═══ RECORDS SHOWN ═══

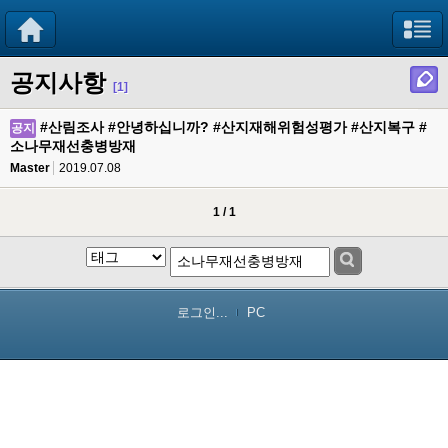
공지사항
[1]
#산림조사 #안녕하십니까? #산지재해위험성평가 #산지복구 #
공지
소나무재선충병방재
Master
2019.07.08
1 / 1
로그인...
PC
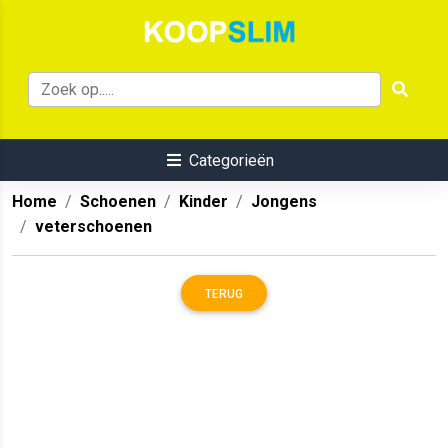
Categorieën
Home
Schoenen
Kinder
Jongens
veterschoenen
TERUG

═══

> TO DO
Each entry above should be copied word for word, with the images omitted.

> EXPECTED ANSWER
공지사항
[1]
#산림조사 #안녕하십니까? #산지재해위험성평가 #산지복구 #
공지
소나무재선충병방재
Master
2019.07.08
1 / 1
로그인...
PC
Categorieën
Home
Schoenen
Kinder
Jongens
veterschoenen
TERUG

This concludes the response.